Several conventional applications use clock recovery circuits in system on a chip (SOC) environments. Some examples include storage devices (i.e., optical disc and hard disc data retrieval) and serial data channels (i.e., USB, Firewire, serial ATAPI (SATA), etc.). In order to retrieve the data, the embedded data channel clock signal needs to be recovered and reconstructed from the incoming data. In conventional clock recovery systems, data bits are encoded in the data channel by transitions of the pulse edge using a format such as non return to zero (NRZ) or biphase encoding. Some serial data channel systems encode additional information, such as amplitude information, within the data channel. The additional information may be used either to increase data capacity or embedded some side band information. Such an implementation makes clock recovery more challenging since the recovered channel clock needs to have very low jitter in order to sample the data channel amplitude at a precise moment.
Conventional solutions to these problems include (i) using an external discrete clock recovery circuit, (ii) using a special (i.e., expensive) optical loader that presents a recovered clock, and (iii) using a third party PHY (e.g., SATA, USB etc.) chip.
Traditional data recovery circuitry uses a narrow band phase lock loop (PLL). A data channel edge transition does not occur on every clock cycle. Therefore, the PLL bandwidth is reduced so a clock edge without a data transition would not throw the PLL out of an expected operating range (i.e., the PLL behaves more like a “fly wheel” oscillating at the same channel clock frequency). Whenever there is no data transition, a conventional PLL jitters because the phase error increases or decreases the frequency of the voltage control oscillator (VCO) within the PLL. The PLL relies on the fact that eventually a valid data transition edge occurs to correct the frequency error and phase error. In order to “ride over” the bumps caused by error signals generated at the non-data transition edge, loop filters within PLLS are designed to have very low bandwidth. However, using a low bandwidth loop filter causes a PLL to have a very slow response time to any real change of the data channel frequency and phase, thus having jitter performance much lower than a regular PLL.

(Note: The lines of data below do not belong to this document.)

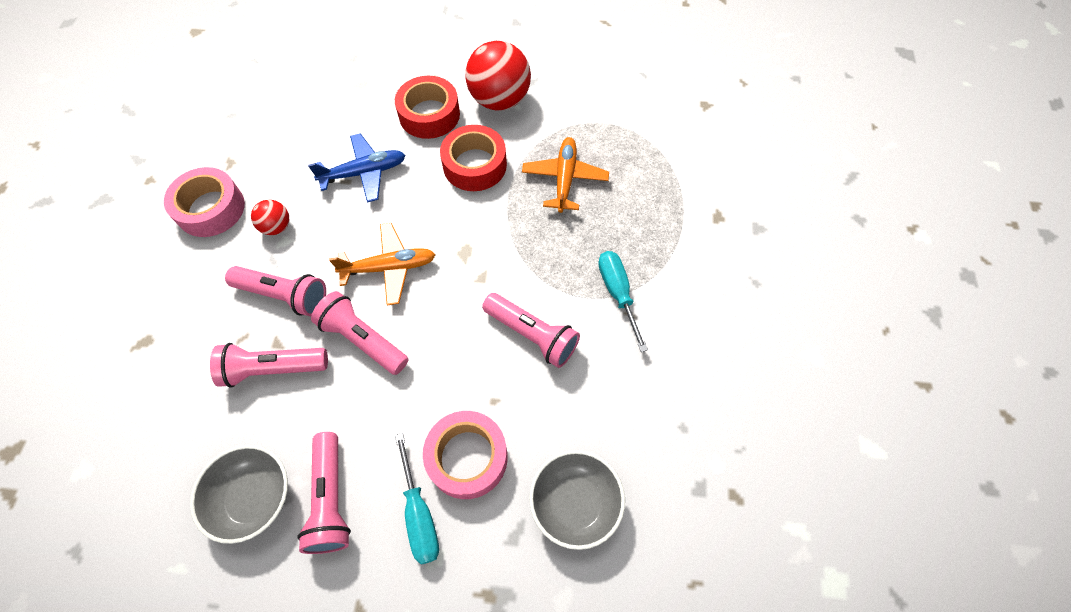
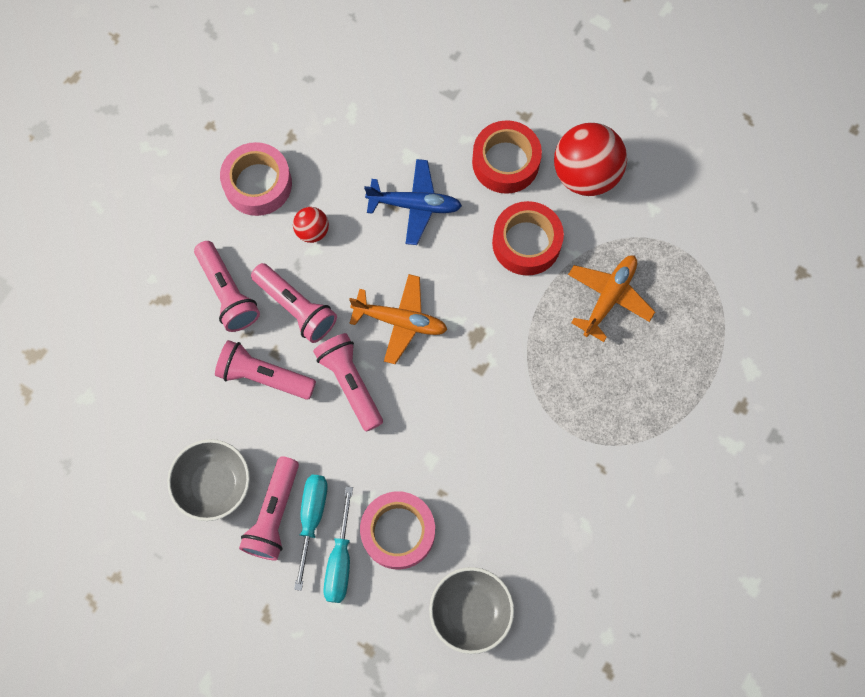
camera: 25 degrees right, 10 degrees up
pink flashlight [482,293,580,368] -> pink flashlight moved to [194,241,260,332]
turquoise screwdriver [598,251,648,352] -> turquoise screwdriver moved to [294,475,328,591]

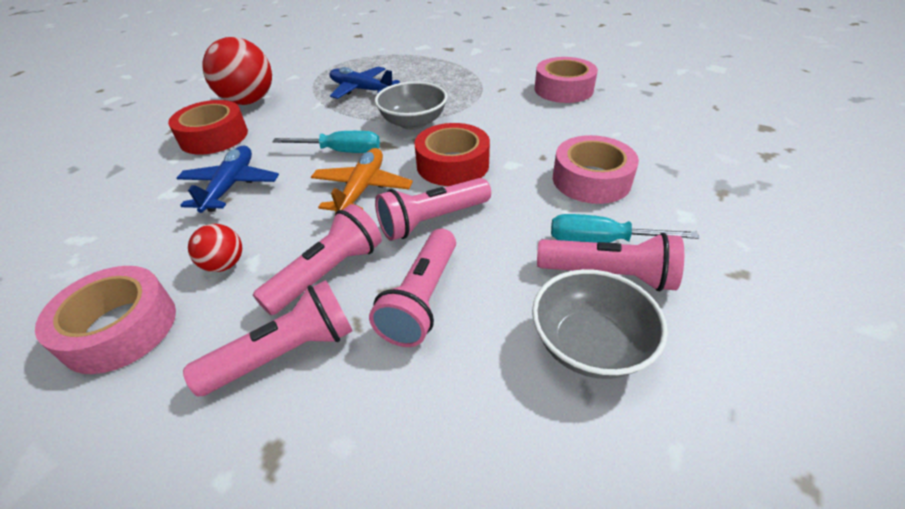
camera: 90 degrees left, 30 degrees down
turquoise screwdriver [323,486,353,603] -> turquoise screwdriver moved to [272,131,380,153]
grey bowl [429,567,514,654] -> grey bowl moved to [375,81,447,130]
red tape [492,201,564,276] -> red tape moved to [414,123,490,186]
orange plane [568,256,655,342] -> blue plane [329,67,400,99]
none -> pink tape [535,57,598,103]

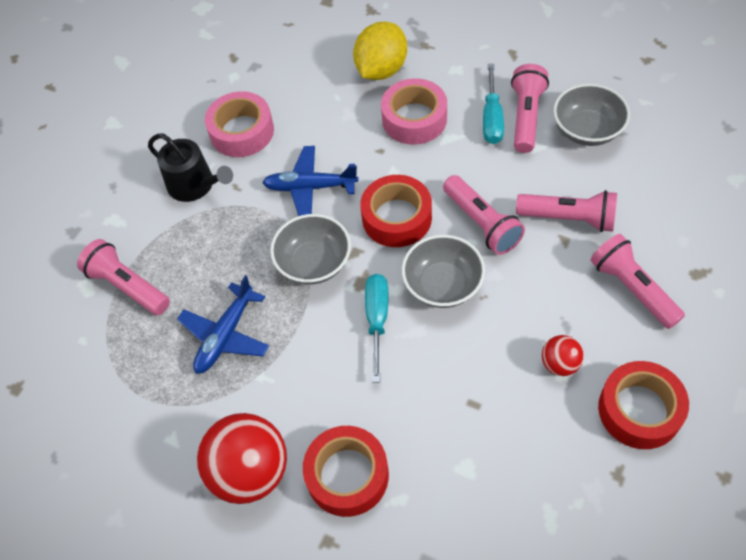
camera: 90 degrees left, 15 degrees up
pink tape [35,266,176,374] -> red tape [598,361,689,449]
blue plane [176,146,279,213] -> blue plane moved to [262,146,359,216]
pink flashlight [253,204,382,315] -> pink flashlight moved to [77,239,170,315]
orange plane [311,148,413,213] -> grey bowl [402,235,485,308]
none -> black watering can [148,134,233,202]
none -> yellow lemon [353,22,407,80]

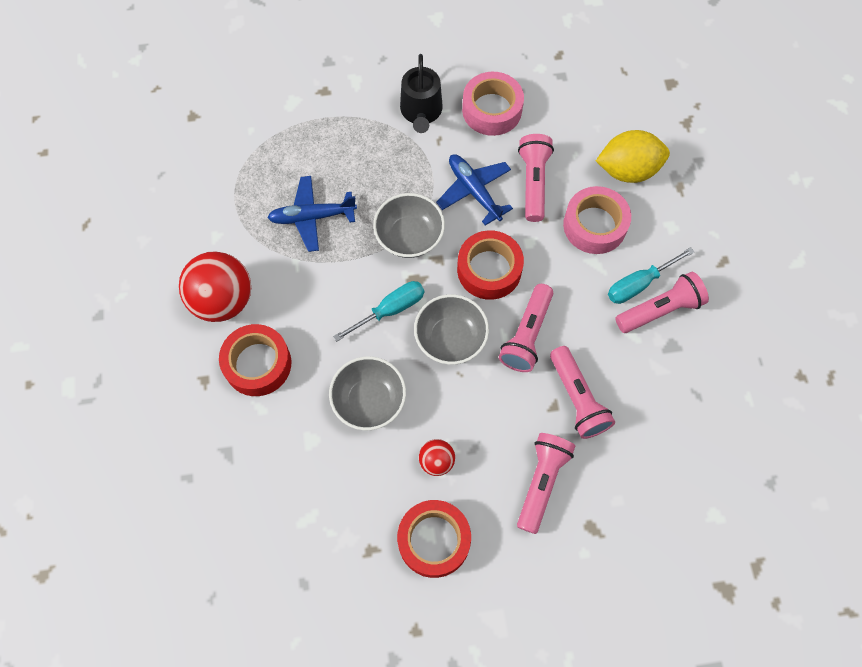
camera: 50 degrees right, 10 degrees up
pink flashlight [77,239,170,315] -> pink flashlight moved to [518,134,554,222]
grey bowl [553,84,630,146] -> grey bowl moved to [329,356,406,430]

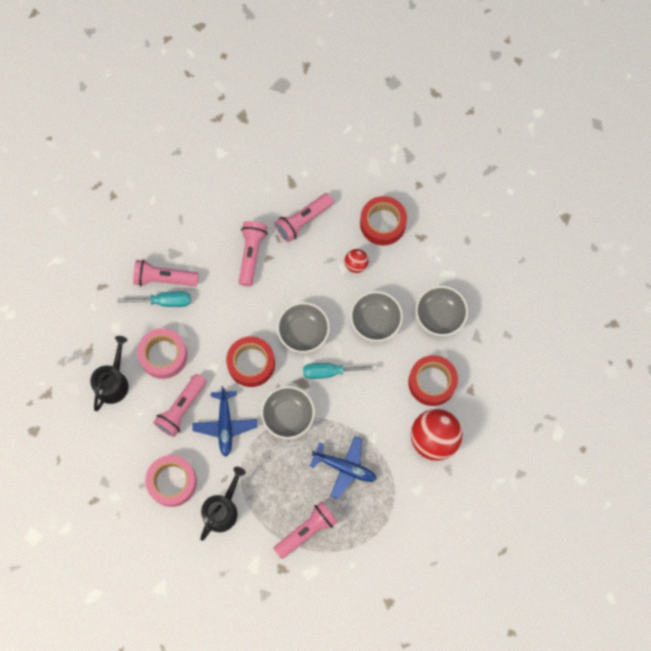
camera: 150 degrees left, 5 degrees up
pink flashlight [499,284,553,372] -> pink flashlight moved to [273,501,338,559]
yellow lemon [596,130,670,183] -> black watering can [90,336,129,411]
none -> grey bowl [416,286,468,336]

A traditional digital phase lock loop uses an independent system clock, which needs another oscillator. Also, an independent system clock has limited resolution and does not track with the frequency of the incoming channel clock, thus reducing performance.
It would be desirable to implement a method and/or apparatus for data recovery that has very low clock jitter allowing the data channel amplitude to be sampled at the precise moment.